La insólita peripecia del doctor
Pantaleón (I)
Médico,
mártir y santo.
HÉCTOR MUÑOZ. MÁLAGA. 2011 (reeditado 2020)
Hijo de médico pagano y de madre cristiana, nace Pantaleón a finales del siglo III en una ciudad de la actual Turquía , aún
bajo un Imperio Romano que ya en esos momentos, particularmente en nuestra
Hispania, comienza a verle las orejillas al godo, que se remueve inquieto por
aquí y por allá.
Turco, de buena familia y con posibles, se cultiva en letras y estudia Medicina, con gran éxito académico y aún más profesional, llegando a ser galeno personal del mismísimo César.

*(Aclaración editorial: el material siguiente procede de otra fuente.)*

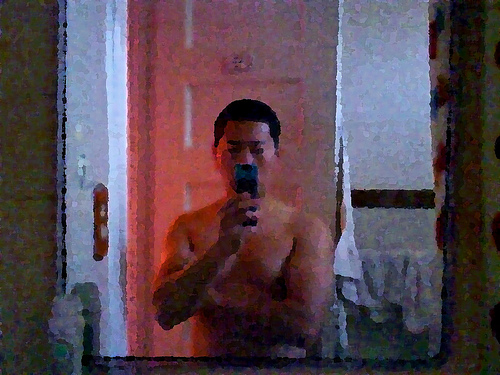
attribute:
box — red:
[94, 183, 110, 257]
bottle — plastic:
[42, 285, 95, 367]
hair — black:
[214, 98, 281, 154]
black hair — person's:
[204, 97, 284, 154]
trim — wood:
[351, 189, 431, 208]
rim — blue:
[440, 222, 456, 367]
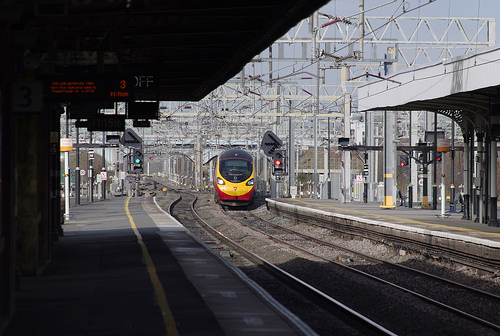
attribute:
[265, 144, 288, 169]
light — red, green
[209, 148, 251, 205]
train — red, arriving, yellow, moving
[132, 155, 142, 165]
light — green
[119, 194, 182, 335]
line — thick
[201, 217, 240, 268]
dirt — brown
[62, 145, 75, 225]
post — gray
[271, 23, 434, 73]
bars — steel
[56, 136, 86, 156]
sign — red, orange, white, hanging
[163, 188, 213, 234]
track — trainless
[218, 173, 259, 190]
headlights — here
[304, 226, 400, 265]
rail — rocks, gray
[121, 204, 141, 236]
lane — yellow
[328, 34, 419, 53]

El doctor Pantaleón no es ajeno a la corriente del Cristianismo,
que ya se extiende por el Imperio,
imparable, alcanzando las capas más privilegiadas de la sociedad romana. Tras ciertas
dudas y devaneos, decide finalmente abrazar como propia fe este culto religioso,
que es el de su madre. Pantaleón está irremisiblemente resuelto a defender y
mantener sus creencias, decisión que terminará dándole algún quebradero de
cabeza, nunca mejor dicho porque será decapitado públicamente el 27 de julio
del año 305 a
sus 29 años de edad.
La leyenda dice que dedicó su atención preferentemente a los pobres (a los que incluso regaló
la herencia de su padre) y que obtuvo curaciones milagrosas, algunas de ellas
auténticas resucitaciones, como la de un niño fallecido tras la mordedura de
una serpiente. A falta de antídoto, una de dos: o fue un médico pionero en
técnicas de Reanimación, de gran pericia, o realmente se trató de un milagro,
en cuyo caso nada hay que objetar, por una simple cuestión de respeto hacia
aquellos que profesan cualquier tipo de fe religiosa. Otra cosa es que uno se
lo crea o no, que para eso están la mitología y la épica, para disfrutarlas, y si
es posible, con la distancia intelectual suficiente para poder maniobrar, de
una forma crítica y en un momento dado, entre la ingenuidad y el escepticismo,
entre la imaginación y la razón.
Sea como fuere, la cuestión es que alguien denuncia su condición de cristiano militante y de poco le van a
servir su arte y sus dones. Resulta llamativa la idea de que, desde el Homo
Habilis, encaramado a los árboles hace más de dos millones de años, siempre hayan
existido chivatos y lengüetones; por uno de ellos (un médico envidioso, según
alguna fuente histórica), lo trincan una calurosa mañana de verano y le dan a
base de bien.
Seis martirios, seis, le infligen al bueno de Pantaleón, a saber: el primero, a modo de entremés, aplicarle plomo
fundido, que debe quemar una barbaridad. Inmune a esta putada, vuelven a
intentar achicharrarlo sin piedad con fuego directo —tonterías las precisas—, pero
solo consiguen chamuscarlo un poco. Tampoco les resultan exitosos el
ahogamiento por sumersión en agua salada ni los estiramientos forzados para
descoyuntarlo en el potro. «A este no hay huevos de matarlo», exclama el jefe
de los pretorianos, desesperado por la resistencia del galeno. «A las fieras»,
añade su lugarteniente, un odioso patricio venido a menos.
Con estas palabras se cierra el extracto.